Bu durumlar, küresel terör gibi izlenmesi gereken durumlar. Risk nerede, bize nasıl gelir? Teröristin sınır aşması gibi, hastalık da sınır aşıyor. Tek bir terörist nasıl tahribat yaparsa, tek bir hasta da büyük tahribat yapıyor. 

Hastalığın kaynağı insan değil ki!

Salgın hastalık aynı zamanda ırkçı ve ayrımcı bir durum... Hastalığın duyulmasıyla o ülke insanını toptan suçlamak, aşağılamak gibi ırkçı alışkanlıklar, salgın hastalıklarda öne çıkıyor. Ülkeler, salgının görüldüğü ülkeye tavır alıyor. Salgın hastalıkta ırkçılık tavan yapıyor. ‘Hasta nüfuslar’ toptan ırkçı önyargıya feda ediliyor. 

Ama hastalıklar her zaman o coğrafya insanının suçu değil. 

Hastalıkların yüzde 60’ı uzak doğal ortamlardan başlıyor. Zoonose denen ve hayvana bulaşan virüs doğada, ormanların derinliğinde, dağların kırların köşesinde gelişiyor ürüyor. Sonra yabani hayvana atlıyor. Ya da virüs yabani hayvanlarda gelişiyor ve o zaman yol kısalıyor. Virüsün yabani hayvandan insan ortamına gelmesi, bir macera filmi gibi. Uzman diyor ki: Hasta bir kuşu vuran avcı… Avlanan, kesilen hayvan… Zincirleme bulaşarak kırdan kent faresine uzanan virüs... Vahşi hayvanın kirlettiği sudan içen çiftlik hayvanı... 

Virüs vahşi hayvanlarda başladığı zaman, oradan insana gelmesi için çok karmaşık bir süreç gerekmiyor. 

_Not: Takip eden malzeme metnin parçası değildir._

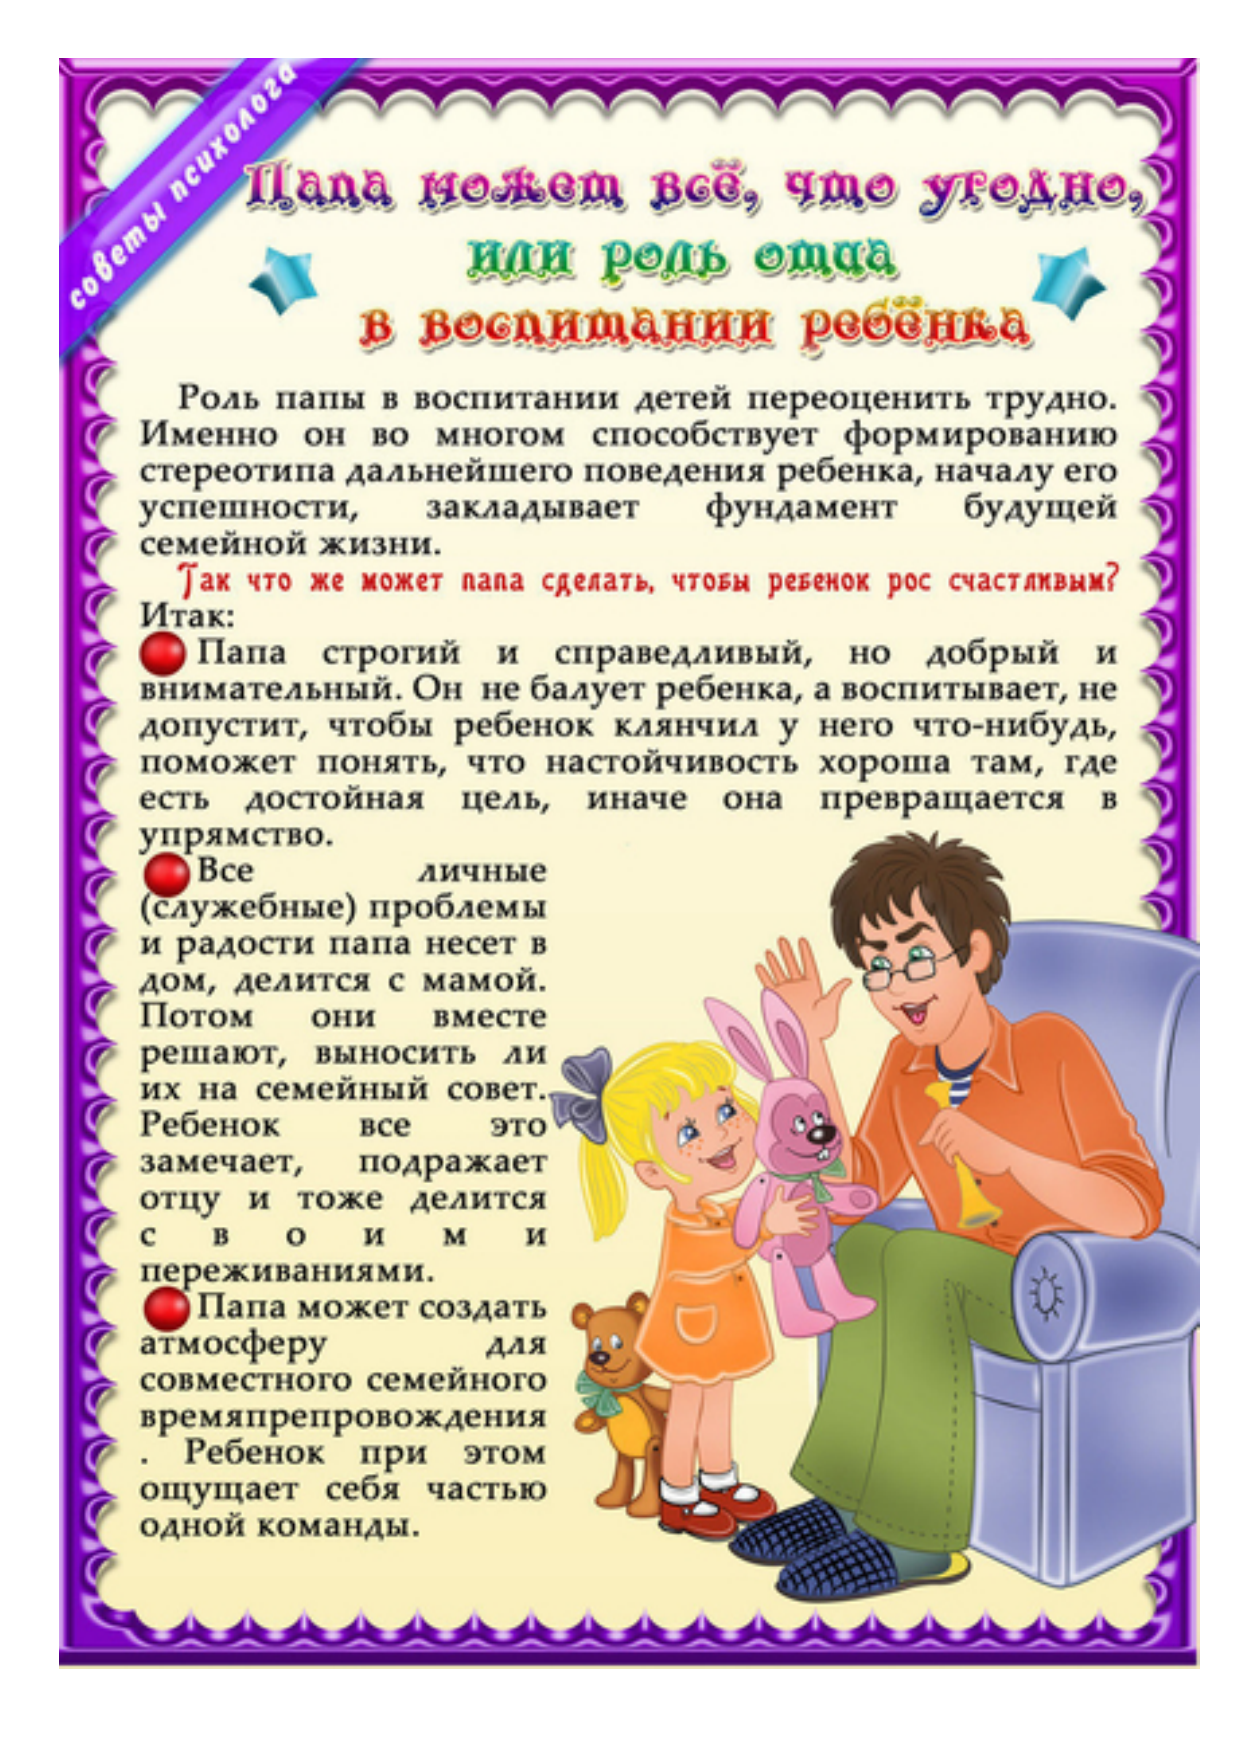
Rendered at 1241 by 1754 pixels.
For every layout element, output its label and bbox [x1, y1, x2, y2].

picture [59, 58, 1200, 1669]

Afrika’da çok büyük hasar yaratan ve hala korkutucu olan SARS’ın bir yarasadan çıktığı sanılıyor. Yarasalar, dünyanın çoğu hastalığının kaynak topluluğu. Bir arada yaşıyorlar, yuvaları verimli bir virüs gelişim ortamı. Ayrıca göç edip, bir yarasa topluluğundan diğerine gitme alışkanlıkları var. Uçarak ve diğer hayvanlarla temasa geçerek doğada hastalığı çok kolay yayıyorlar. Yarasadan başlayan hastalığın çiftlik hayvanına, oradan insana geçmesi yalnızca zaman meselesi... Ve yarasa doğal denge için gerekli bir hayvan, hepsini yok etmek çare değil.